Given request -> Reproduce the listing below word for word, but leave the pictures out of your copy.

Stored data ->

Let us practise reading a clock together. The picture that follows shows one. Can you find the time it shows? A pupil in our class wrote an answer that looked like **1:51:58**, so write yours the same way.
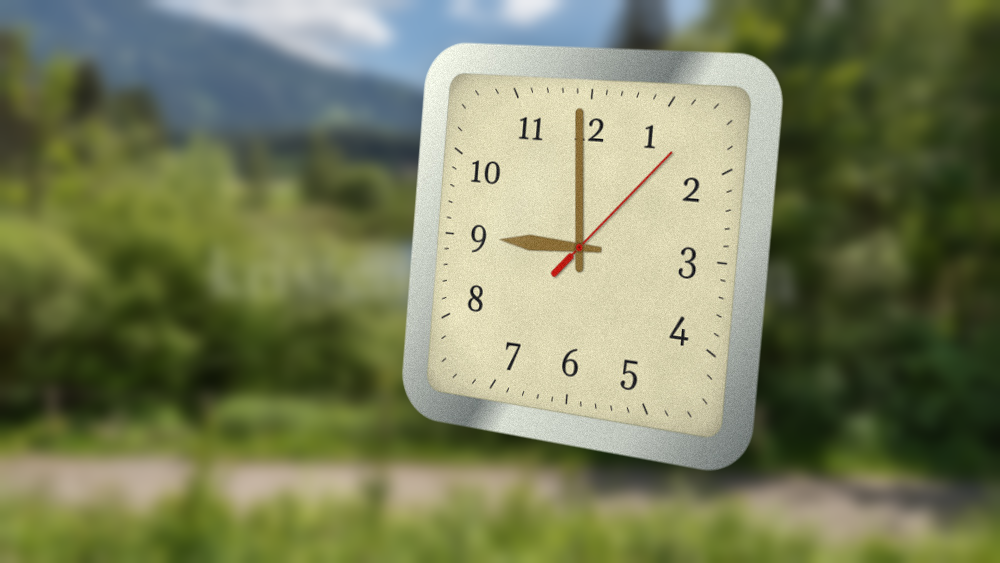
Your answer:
**8:59:07**
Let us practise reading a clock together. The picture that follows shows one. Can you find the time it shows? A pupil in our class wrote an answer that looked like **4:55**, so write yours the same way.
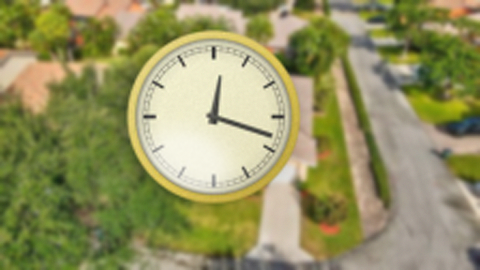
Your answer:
**12:18**
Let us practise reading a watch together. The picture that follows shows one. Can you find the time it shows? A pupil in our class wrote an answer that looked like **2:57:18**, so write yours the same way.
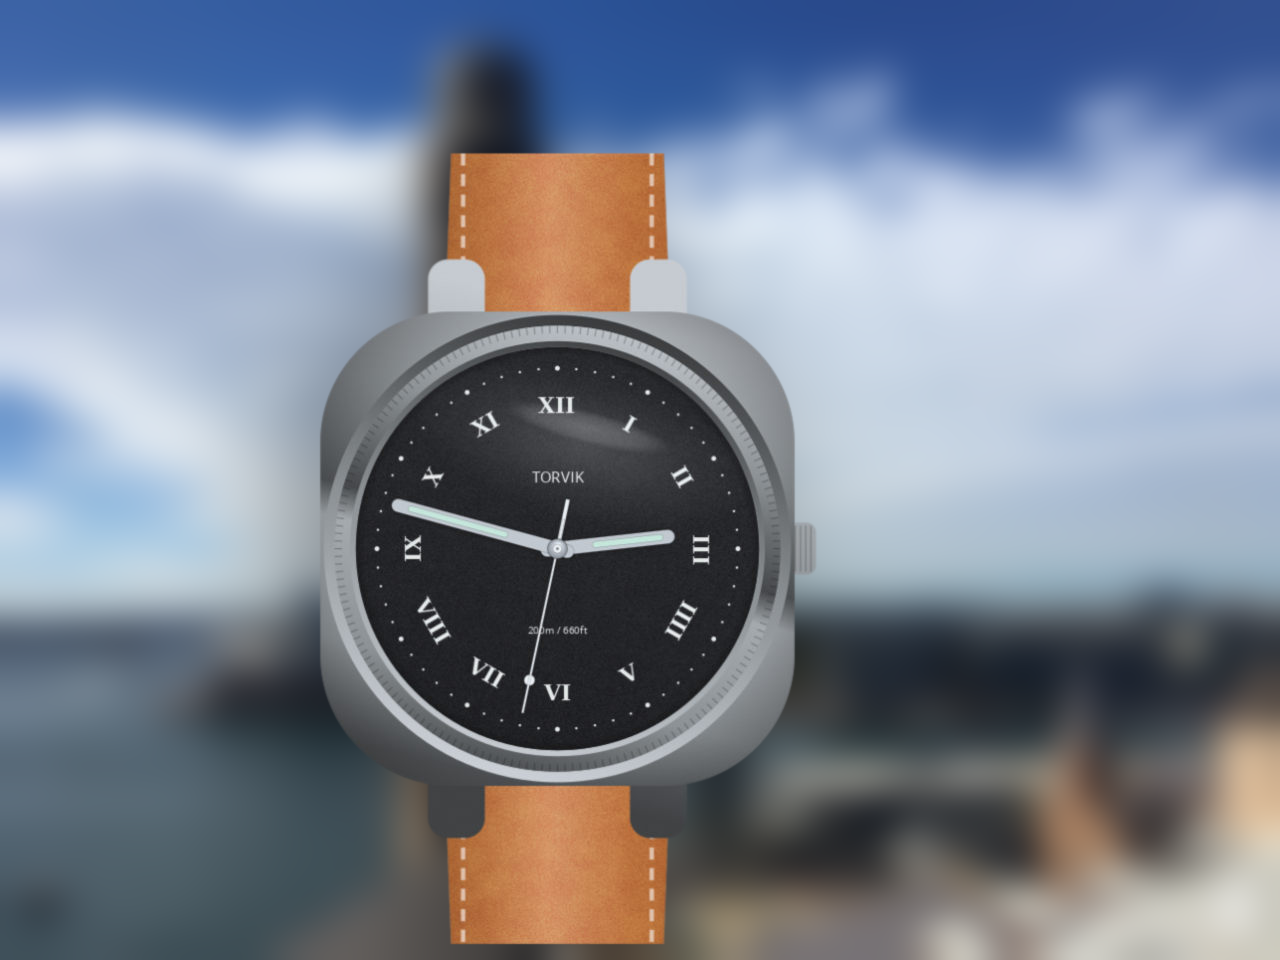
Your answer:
**2:47:32**
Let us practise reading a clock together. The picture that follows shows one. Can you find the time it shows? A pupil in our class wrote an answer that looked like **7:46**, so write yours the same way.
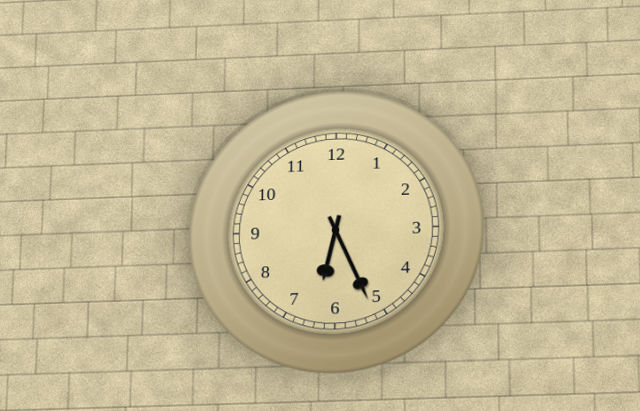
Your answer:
**6:26**
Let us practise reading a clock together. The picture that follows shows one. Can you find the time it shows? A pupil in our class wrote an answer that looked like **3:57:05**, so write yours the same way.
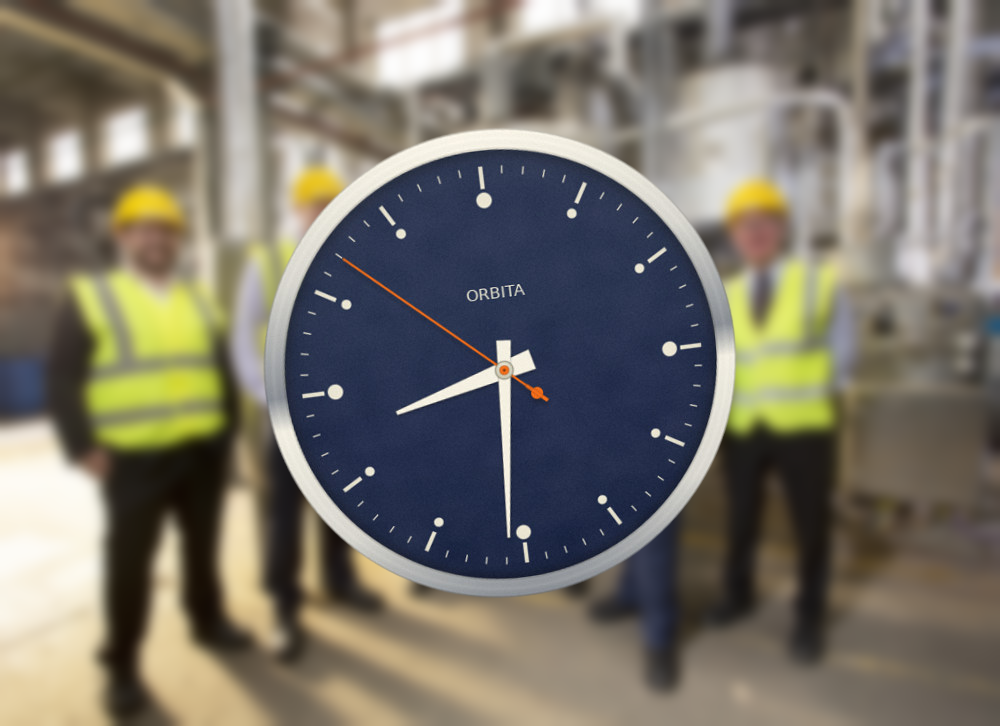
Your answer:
**8:30:52**
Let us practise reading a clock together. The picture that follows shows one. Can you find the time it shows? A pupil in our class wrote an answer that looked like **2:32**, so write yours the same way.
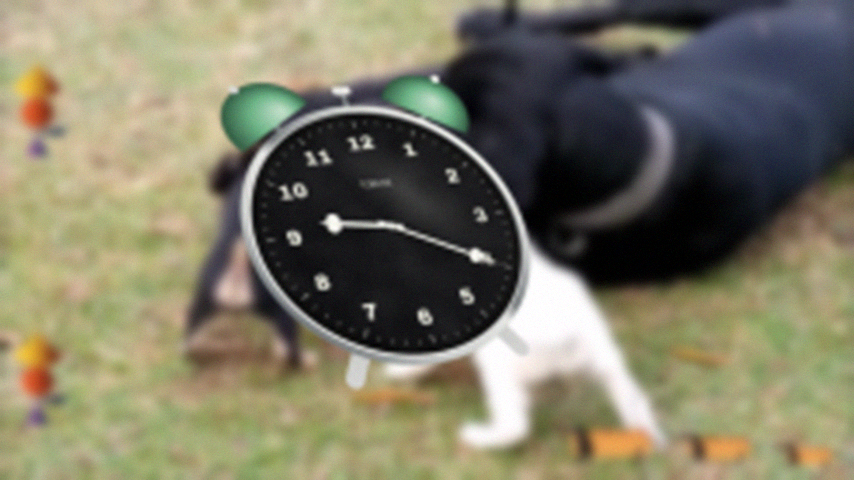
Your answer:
**9:20**
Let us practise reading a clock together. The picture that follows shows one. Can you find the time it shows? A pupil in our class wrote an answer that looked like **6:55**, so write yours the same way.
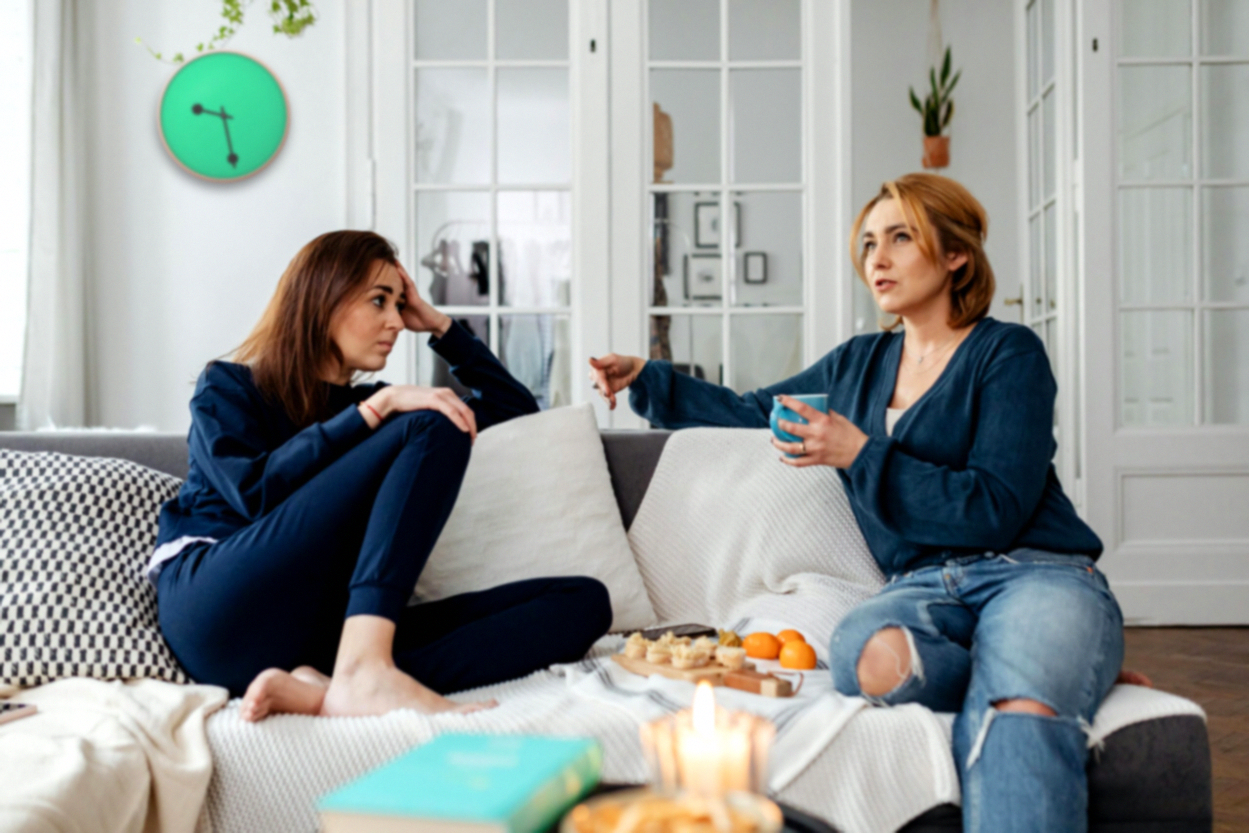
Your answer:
**9:28**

Task output ->
Let us practise reading a clock together. The picture that follows shows one. Can you find the time it shows? A pupil in our class wrote an answer that looked like **1:51:58**, so write yours the same way.
Your answer:
**8:59:07**
Let us practise reading a clock together. The picture that follows shows one. Can you find the time it shows? A pupil in our class wrote an answer that looked like **4:55**, so write yours the same way.
Your answer:
**12:18**
Let us practise reading a watch together. The picture that follows shows one. Can you find the time it shows? A pupil in our class wrote an answer that looked like **2:57:18**, so write yours the same way.
Your answer:
**2:47:32**
Let us practise reading a clock together. The picture that follows shows one. Can you find the time it shows? A pupil in our class wrote an answer that looked like **7:46**, so write yours the same way.
Your answer:
**6:26**
Let us practise reading a clock together. The picture that follows shows one. Can you find the time it shows? A pupil in our class wrote an answer that looked like **3:57:05**, so write yours the same way.
Your answer:
**8:30:52**
Let us practise reading a clock together. The picture that follows shows one. Can you find the time it shows? A pupil in our class wrote an answer that looked like **2:32**, so write yours the same way.
Your answer:
**9:20**
Let us practise reading a clock together. The picture that follows shows one. Can you find the time it shows? A pupil in our class wrote an answer that looked like **6:55**, so write yours the same way.
Your answer:
**9:28**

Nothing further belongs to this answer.